## To do
Render each line of the data below as one string in a JSON list, skipping blank lines and leaving out the pictures.

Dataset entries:
+ + + +
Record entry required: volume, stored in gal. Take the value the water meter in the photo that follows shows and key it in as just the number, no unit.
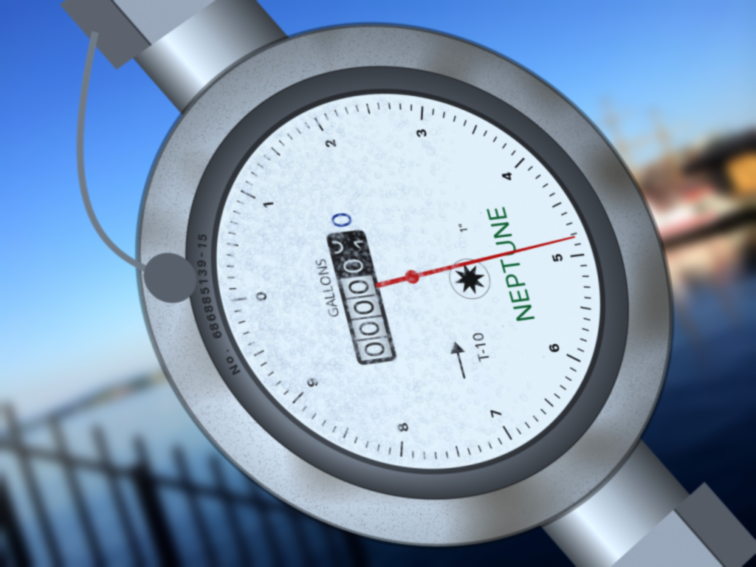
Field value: 4.8
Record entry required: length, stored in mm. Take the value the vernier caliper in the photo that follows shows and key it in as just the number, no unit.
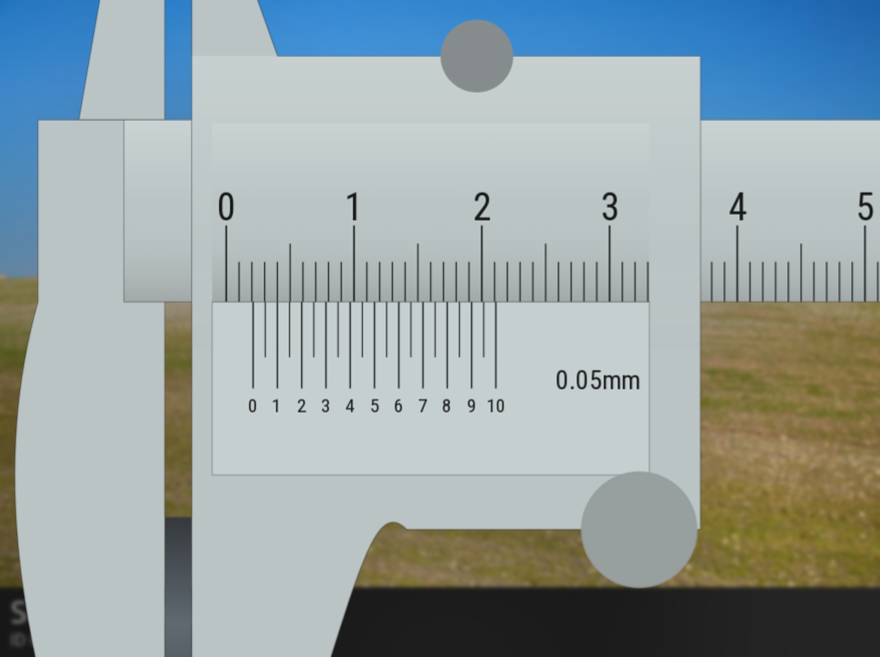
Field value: 2.1
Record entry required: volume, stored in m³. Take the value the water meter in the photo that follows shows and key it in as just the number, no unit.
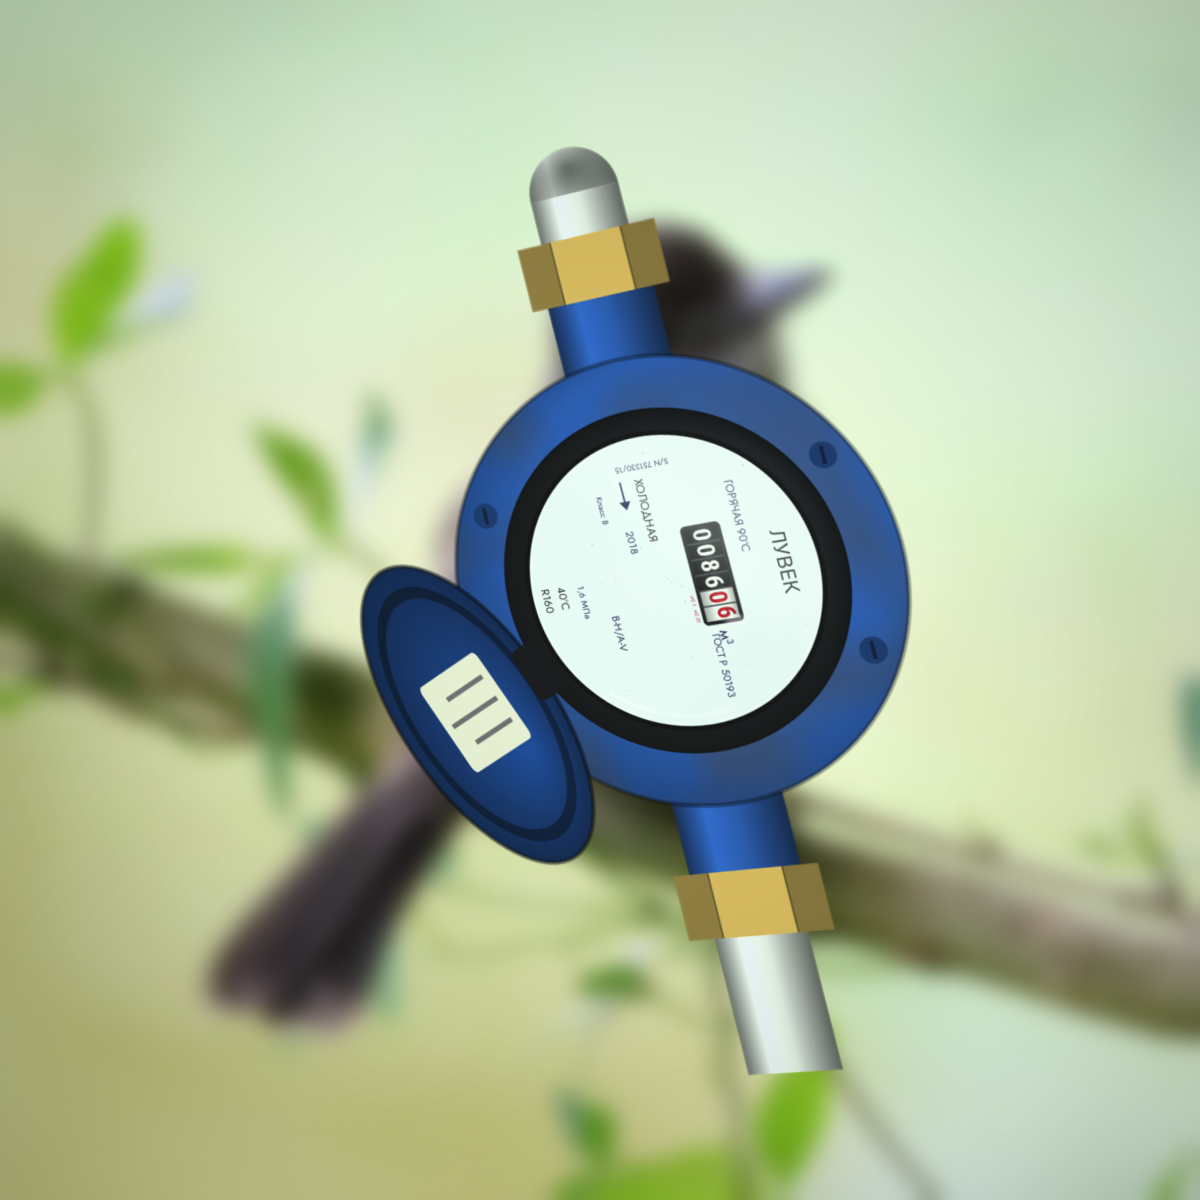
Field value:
+ + + +
## Exercise response
[
  "Record entry required: volume, stored in gal. Take the value the water meter in the photo that follows shows and key it in as just the number, no unit.",
  "Field value: 4.8",
  "Record entry required: length, stored in mm. Take the value the vernier caliper in the photo that follows shows and key it in as just the number, no unit.",
  "Field value: 2.1",
  "Record entry required: volume, stored in m³. Take the value the water meter in the photo that follows shows and key it in as just the number, no unit.",
  "Field value:"
]